In the grayscale of a laboratory video, the little tubes squirm. They pulse as waves of contraction travel along their length — they almost seem to dance as the squeezing stretches them rhythmically. And, curiously, they grow.
These tubes are individual lengths of intestine, taken from a chicken embryo. And what the videos and other measurements demonstrate, according to a paper published Wednesday in the Journal of the Royal Society Interface, is that this pulsing movement is crucial to the gut’s development. It starts tiny, then elongates to become a wonder tube yards long, with a vast surface area that absorbs nutrients effectively.
It’s well-known among researchers trying to grow model organs in lab dishes, that guts are tricky. Cells that are cultured in a dish to become gut tissue will wad up, rather than forming the tube they make in the body, if nothing is touching or moving them.
“Usually the result is a spherical ball of cells,” said Nicolas Chevalier, a biophysics researcher at Paris Diderot University. “It does not have the classical, elongated, cylindrical shape.”

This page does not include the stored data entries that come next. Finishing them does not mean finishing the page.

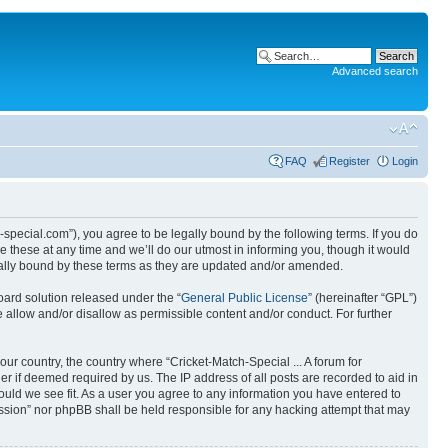
Advanced search
FAQ
Register
Login
ch-special.com”), you agree to be legally bound by the following terms. If you do
e these at any time and we’ll do our utmost in informing you, though it would
egally bound by these terms as they are updated and/or amended.
ard solution released under the “
General Public License
” (hereinafter “GPL”)
 allow and/or disallow as permissible content and/or conduct. For further
our country, the country where “Cricket-Match-Special ... A forum for
r if deemed required by us. The IP address of all posts are recorded to aid in
hould we see fit. As a user you agree to any information you have entered to
scussion” nor phpBB shall be held responsible for any hacking attempt that may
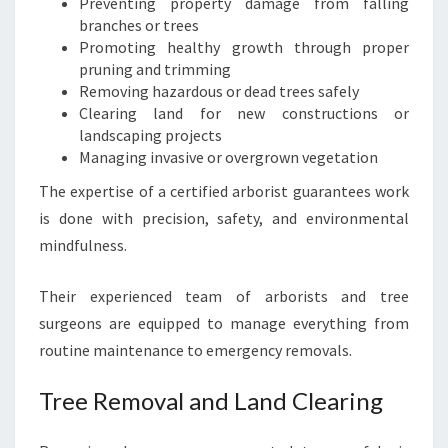
Preventing property damage from falling
I
branches or trees
N
Promoting healthy growth through proper
L
pruning and trimming
O
Removing hazardous or dead trees safely
N
Clearing land for new constructions or
D
landscaping projects
O
Managing invasive or overgrown vegetation
N
The expertise of a certified arborist guarantees work
D
E
is done with precision, safety, and environmental
R
mindfulness.
R
Y
Their experienced team of arborists and tree
surgeons are equipped to manage everything from
routine maintenance to emergency removals.
Tree Removal and Land Clearing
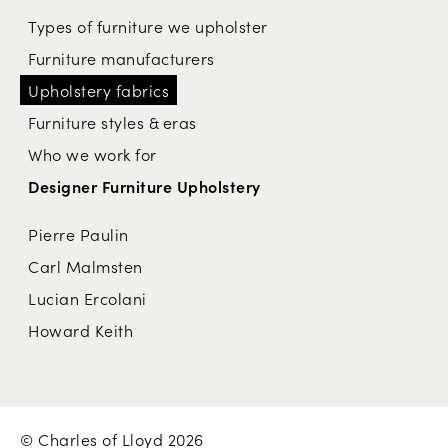
Types of furniture we upholster
Furniture manufacturers
Upholstery fabrics
Furniture styles & eras
Who we work for
Designer Furniture Upholstery
Pierre Paulin
Carl Malmsten
Lucian Ercolani
Howard Keith
© Charles of Lloyd 2026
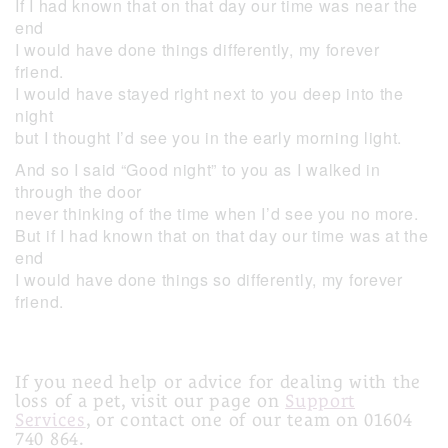
If I had known that on that day our time was near the
end
I would have done things differently, my forever
friend.
I would have stayed right next to you deep into the
night
but I thought I’d see you in the early morning light.
And so I said “Good night” to you as I walked in
through the door
never thinking of the time when I’d see you no more.
But if I had known that on that day our time was at the
end
I would have done things so differently, my forever
friend.
If you need help or advice for dealing with the
loss of a pet, visit our page on
Support
Services
, or contact one of our team on 01604
740 864.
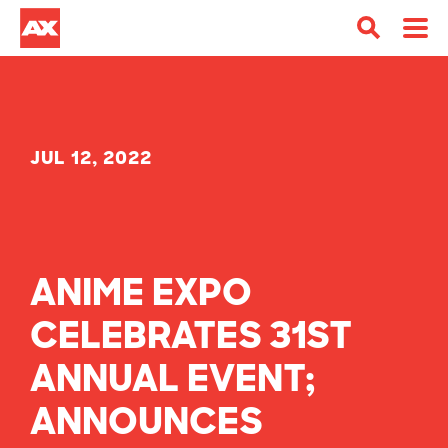
JUL 12, 2022
ANIME EXPO
CELEBRATES 31ST
ANNUAL EVENT;
ANNOUNCES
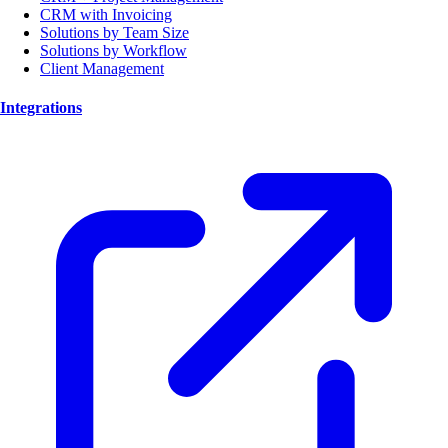
CRM with Invoicing
Solutions by Team Size
Solutions by Workflow
Client Management
Integrations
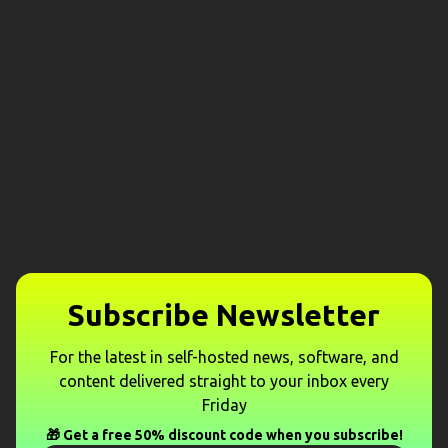
Subscribe Newsletter
For the latest in self-hosted news, software, and
content delivered straight to your inbox every
Friday
🎁 Get a free 50% discount code when you subscribe!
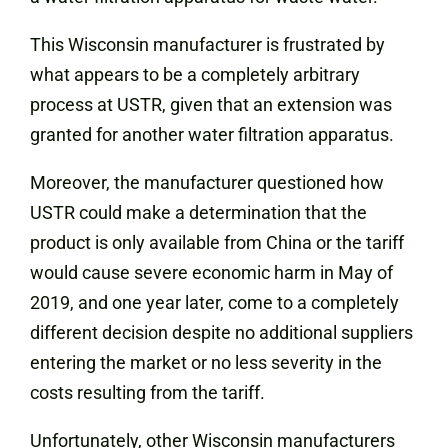
This Wisconsin manufacturer is frustrated by
what appears to be a completely arbitrary
process at USTR, given that an extension was
granted for another water filtration apparatus.
Moreover, the manufacturer questioned how
USTR could make a determination that the
product is only available from China or the tariff
would cause severe economic harm in May of
2019, and one year later, come to a completely
different decision despite no additional suppliers
entering the market or no less severity in the
costs resulting from the tariff.
Unfortunately, other Wisconsin manufacturers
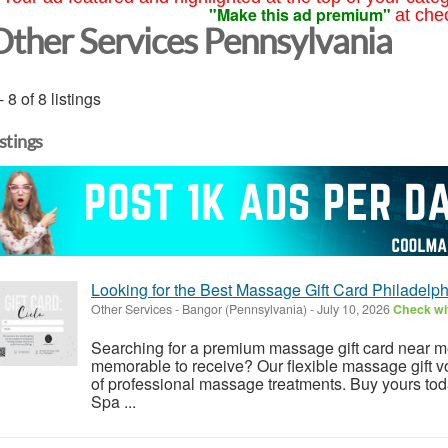
"Make this ad premium"
at che
Other Services Pennsylvania
- 8 of 8 listings
istings
Looking for the Best Massage Gift Card Philadelph
Other Services
-
Bangor (Pennsylvania)
-
July 10, 2026
Check wit
Searching for a premium massage gift card near m
memorable to receive? Our flexible massage gift v
of professional massage treatments. Buy yours to
Spa ...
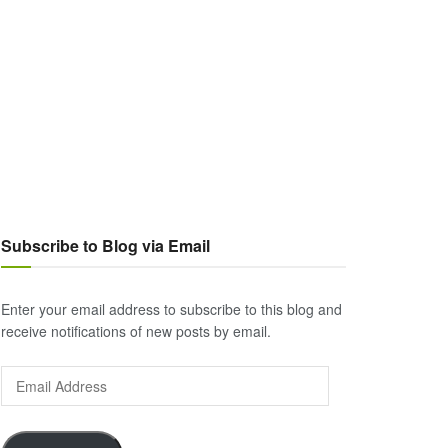
Subscribe to Blog via Email
Enter your email address to subscribe to this blog and
receive notifications of new posts by email.
Email
Address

Researchers already knew that, very early in an embryo’s growth, the muscle surrounding the gut starts to pulse rhythmically, eventually becoming the peristaltic motion that moves food from the stomach to the colon. Dr. Chevalier and his colleagues were curious to see what encouraging this motion in lab-grown gut would do. So they designed a series of experiments using chicken embryos, a common model organism in the study of embryonic development.
Early on in developing chickens, as in humans, the gut stages an impressive jailbreak from the rest of the embryo. Through a large hole, it pours out and settles down for a period of growth outside the body, before eventually being drawn back in. The scientists studied these extruded guts, which were no more than about an inch long, from chicken embryos.
First, Dr. Chevalier attached small weights to one end of some guts and grew them vertically, alongside others without weights, to see what applying gentle force would do over time.
“The organs we pulled on grew a lot, by a factor of two, in just two days,” he said. “The ones we didn’t pull on did not.”
Then, they compared the growth of guts before and after the beginning of strong muscular contractions, which in chickens start sometime after a week of gestation. Guts with less pulsing grew thicker but not much longer, whereas the twitching intestines clearly stretched.
The researchers halted the growth of some older guts by adding a drug that inhibits muscular contractions, and also by slicing the tubes open, which stopped the circular squeezing motion.
The study suggests that the gentle pulsing of the developing gut is key to its elongation, much as squeezing on a tube of toothpaste will cause the extruded toothpaste to elongate. Dr. Chevalier and colleagues hope to see if this information will help in developing better dish-grown models of the gut, ones that will grow into long tubes.
They plan to continue investigating the growth of the embryonic gut, not just in chickens but in mice, to understand how motion plays a role in shaping the organ.
“In every square inch of an embryo, there’s tons of things happening,” Dr. Chevalier said. “You never get bored.”